Thursday, June 21, 2012

Promenade des Alyscamps

Les Alyscamps (Arles)

















I was wandering around Europe and made it down to Arles, among other things a Roman city for more than 500 years. Loved it instantly. Knew that painters such as Vincent Van Gogh and Paul Gaugin had worked there. Roman ruins, medieval sites, cafés. Walked to the beautiful tree-lined remains of a necropolis, or city of the dead, called Les Alyscamps, a 1700-year-old cemetery -- as in one thousand seven hundred years old. Only hallowed ground remotely like this in the States in terms of antiquity? Indian mound complexes. Nothing else. Mind-blowing. Haunting. Gorgeous. And eerie. Stone sarcophagi. 

While exploring the Église Saint-Honorat des Alyscamps (a medieval church on the grounds), I saw countless bone fragments scattered in corners and swept into little piles mixed with dust. Not. In. Kansas. Anymore.
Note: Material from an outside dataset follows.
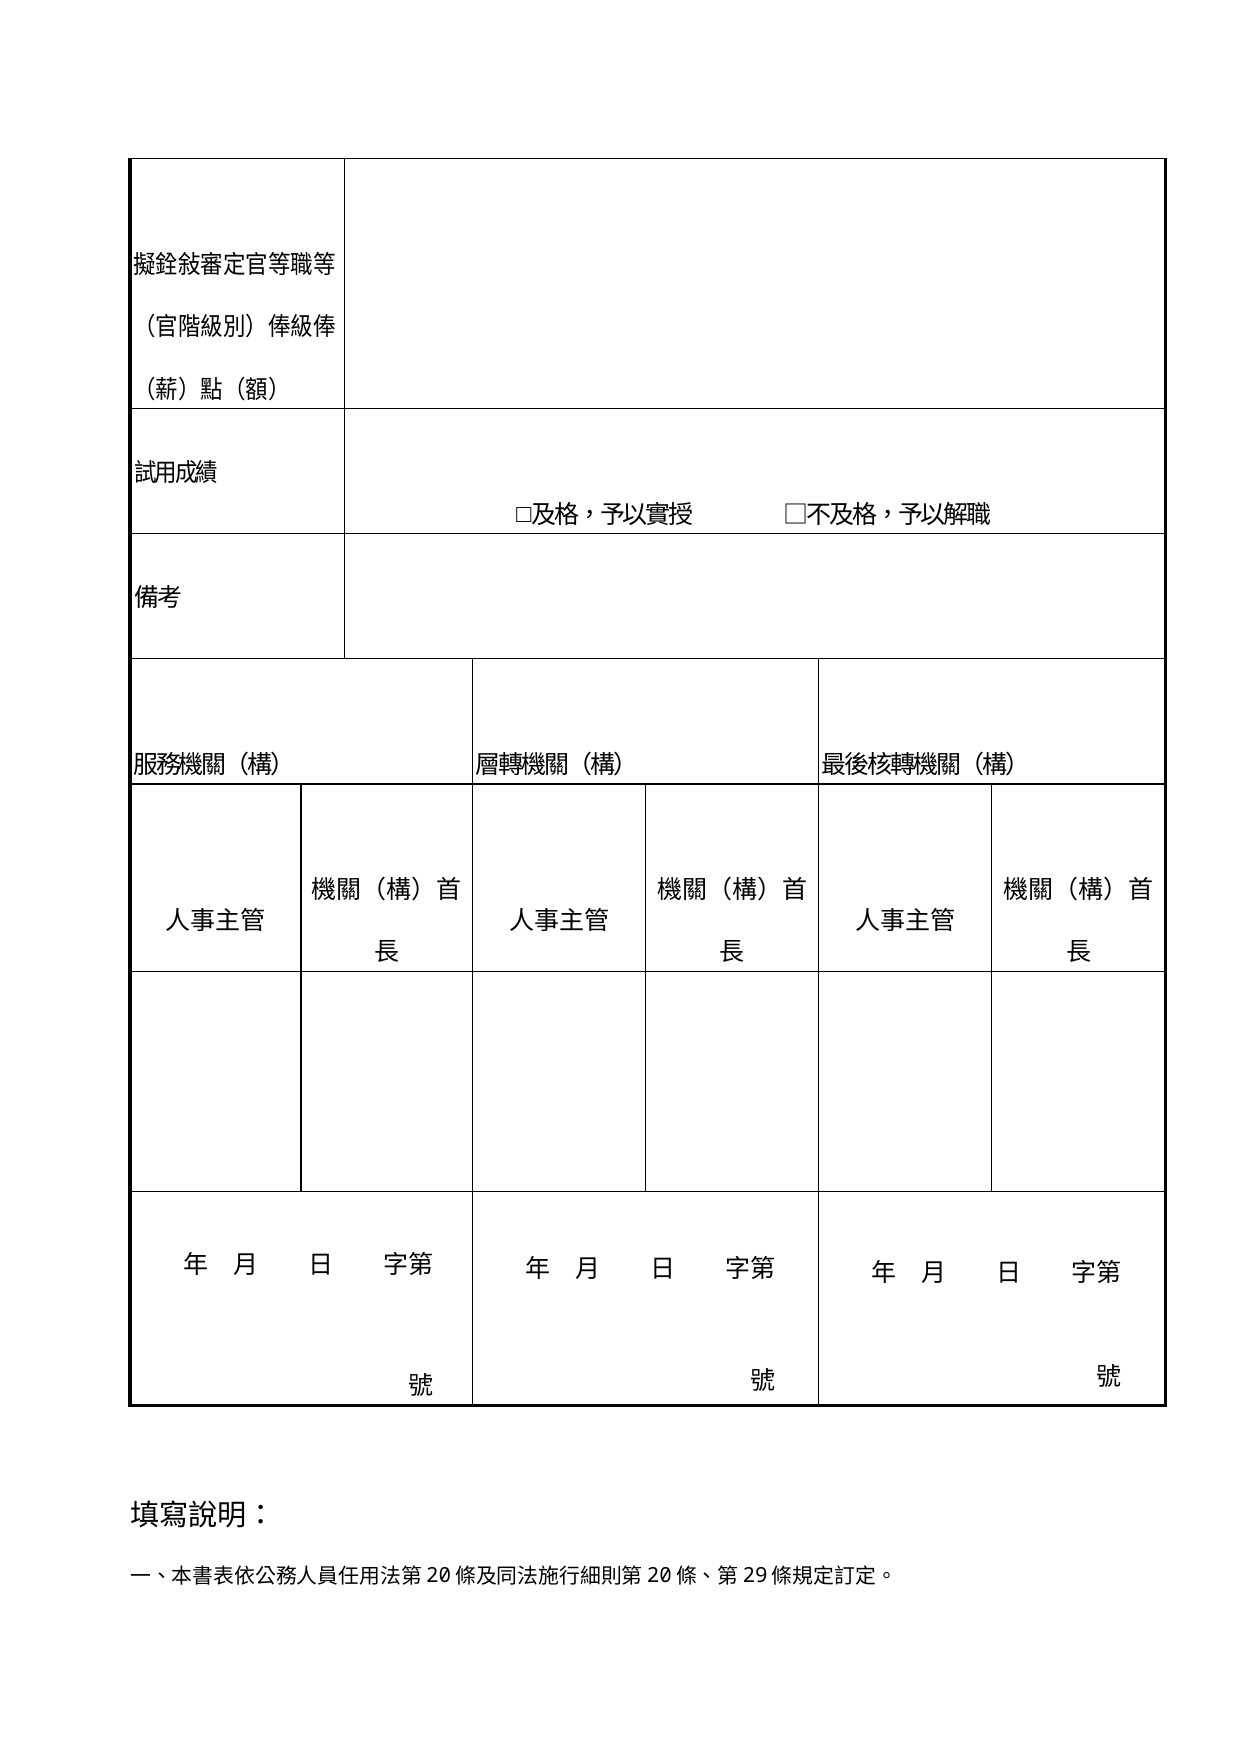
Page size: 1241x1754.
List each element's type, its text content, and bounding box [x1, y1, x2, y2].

Put me in a Champs-Élysées state of mind, musing about the ways of the living, the way of the dead.

Today's Rune: Wholeness.

2 comments:

pattinase (abbott) said...

And people in France still read books according to today's NYT.

jodi said...

Erik, I would love to to roam where the greats did. Kinda like 'Midnight in Paris'!! Gaugin is a favorite of mine.